··· TEXTAUSSCHNITT
Maren Zaidan, 31. Juli 2020 06:09 Uhr

Teamarbeit klappt wenn die Zusammensetzung stimmt

Egoismus, hoher Selbstwert und ein Hang zum Narzissmus prägen unsere Zeit. Jeder der versucht, Gruppen zusammenzuhalten oder aufzubauen trifft auf Probleme, die in dieser Form gar nicht vorstellbar wären, wenn sie nicht wirklich existieren würden.

Der Beginn der Geschichte ist die Selbsteinschätzung. Menschen halten sich, zumindest wenn sie kein niedriges Selbstwertgefühl haben, immer für etwas besser als der Durchschnitt. Wir sind sozusagen alle etwas intelligenter, gebildeter, attraktiver und sowieso besser als der Rest von uns. Und da wir alle bessere Menschen sind als die anderen, sind die Gefahren in unserem Leben auch geringer. Guten Menschen passiert nichts Schlechtes. Das merkt man immer, wenn irgendwo eine Katastrophe passiert, dann heißt es in Interviews: Dass so etwas hier bei uns passieren kann!. Einzelpersonen können mehr riskieren als andere, weil ihnen so etwas nicht passiert!.

Kommt man dann in Gruppen, merkt man schnell wie bestimmte Personen sich selbst abheben von den anderen. Manchmal tritt dann leider der Effekt zu Tage, dass man sich selbst überschätzt hat und alle es merken. An anderen Stellen wird vergessen, wie Rollen besetzt werden sollten. Wenn jeder perfekt ist, fällt es jedoch auch schwer, Rollen sinnvoll zu besetzen, da alle alles können. Im schlimmsten Fall werden Teams arbeitsunfähig, man macht sich gegenseitig kaputt oder es muss neu besetzt werden. Alle Folgen sind ziemlich verletzend für unser Ego. Nebenbei gesagt, gehen die mit weniger großem Selbstwert meist langsam aber sicher in diesen fehlbesetzten Systemen unter, da sie nicht gesehen werden.
······
AUFGABENSTELLUNG A: Übertragen Sie aus dem Text über Teamarbeit wortgetreu die Passage, die mit „Maren Zaidan, 31.“ beginnt und bis einschließlich „wirklich existieren würden.“ reicht.
AUFGABENSTELLUNG B: Führen Sie den Text über Teamarbeit im Anschluss an seinen letzten Satz weiter.
··· EXTRAHIERTE DATEN
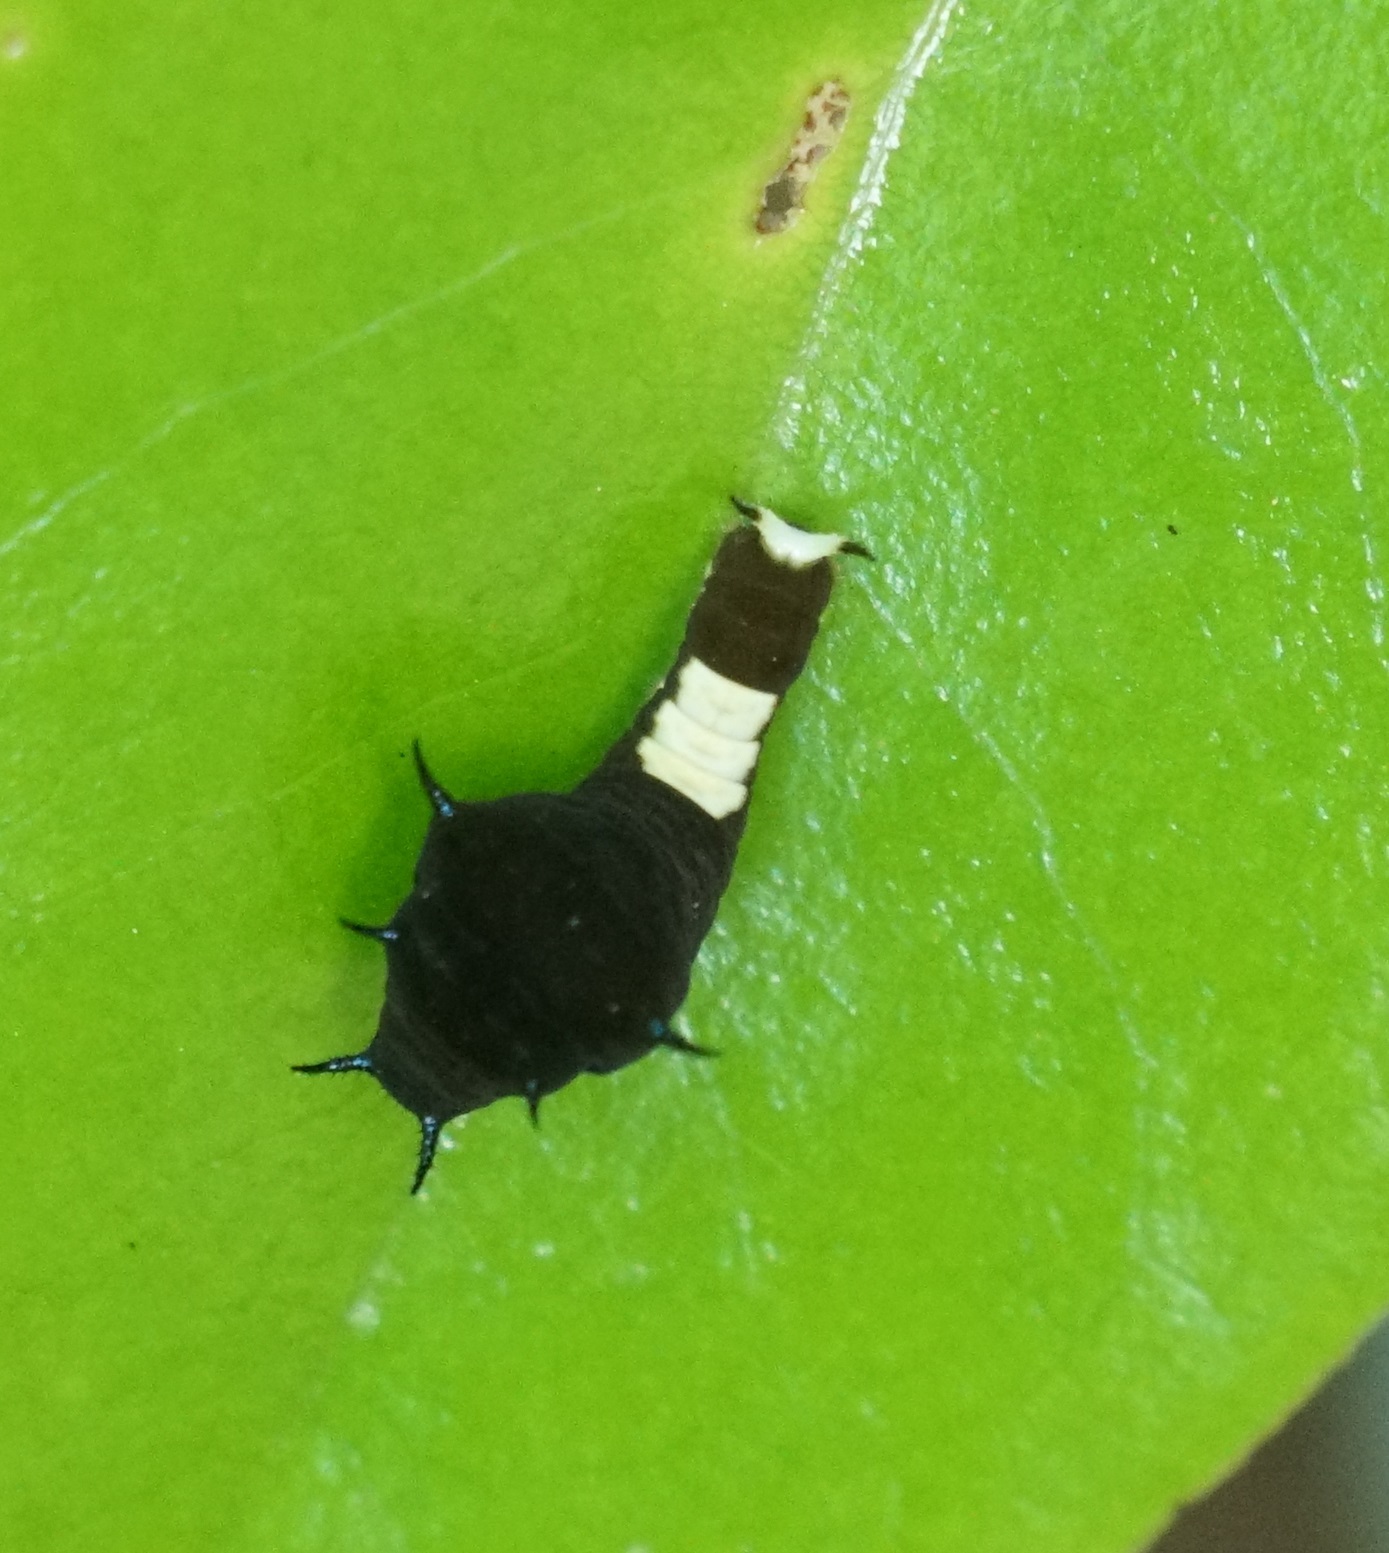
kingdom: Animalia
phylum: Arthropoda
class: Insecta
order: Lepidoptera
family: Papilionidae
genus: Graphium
······
··· EXTRAHIERTE DATEN
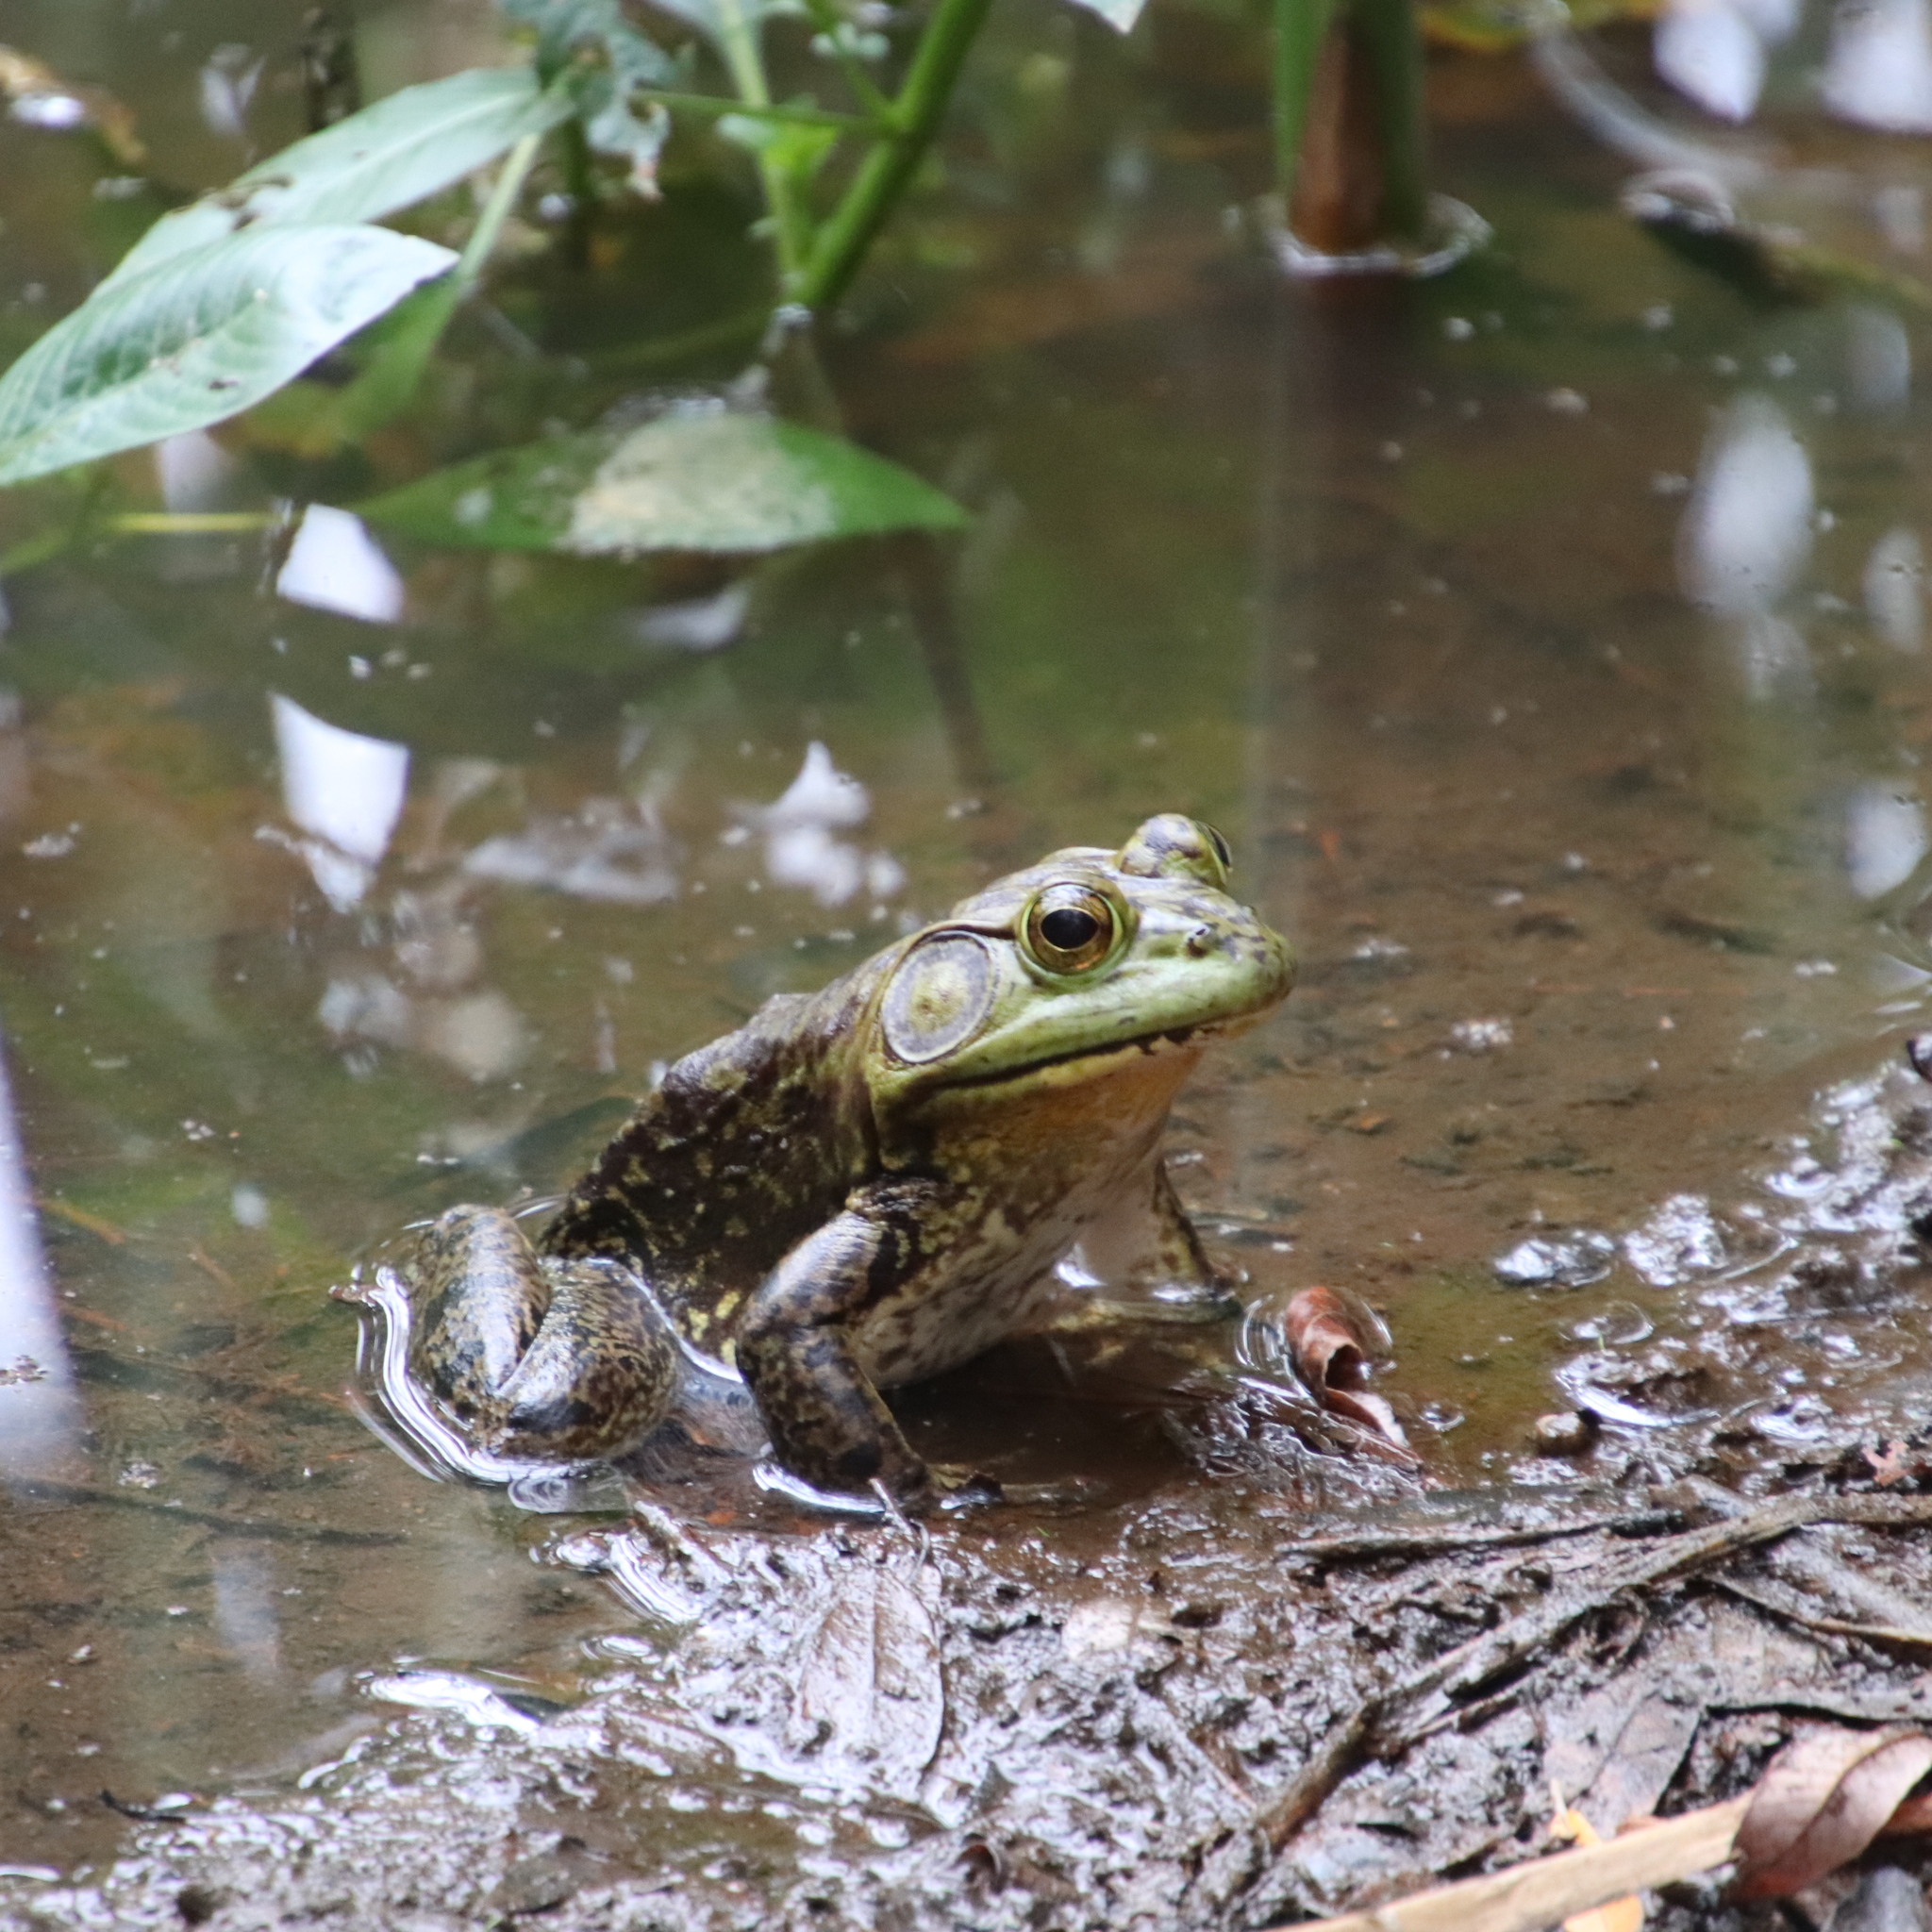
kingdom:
······
SCHRIFTLICHE ANTWORT A:
Maren Zaidan, 31. Juli 2020 06:09 Uhr

Teamarbeit klappt wenn die Zusammensetzung stimmt

Egoismus, hoher Selbstwert und ein Hang zum Narzissmus prägen unsere Zeit. Jeder der versucht, Gruppen zusammenzuhalten oder aufzubauen trifft auf Probleme, die in dieser Form gar nicht vorstellbar wären, wenn sie nicht wirklich existieren würden.

SCHRIFTLICHE ANTWORT B:
Da wir alle ziemlich nah an der Perfektion sind, sehen wir natürlich sehr stark die Fehler der anderen. Um Fehler abzuschieben und den eigenen Status aufzubessern, fällt es leicht, alle Charakterfehler und Handlungsfehler der anderen herauszukramen und zu analysieren. Statt die Chance zu geben an den Fehlern zu arbeiten, werden sie oft so groß dargestellt, dass eine Verbesserung nicht mehr möglich ist. Die eigene Person macht alles richtig und es wäre alles gut, wären die anderen nicht so problematisch!

Wenn dann mal jemand doch einen Fehler an uns selbst entdeckt, wird dieser Abgestritten, denn wie gerade eben schon geschrieben, man selbst hat keine Fehler. Es ist zu unangenehm. Statt das zu tun, was man von anderen verlangt, nämlich an den eigenen Fehlern und Eigenheiten zu arbeiten, kommt es zu einem Verhalten, das mit in die folgenden Worte fassen könnte: Ich bin so wie ich bin und möchte mich nie ändern. Würde es uns nicht allen mehr bringen, wenn wir uns gegenseitig helfen, unsere Fehler auszugleichen und zu korrigieren? Dafür müsste man aber zuerst einsehen, dass man selbst nicht unfehlbar ist.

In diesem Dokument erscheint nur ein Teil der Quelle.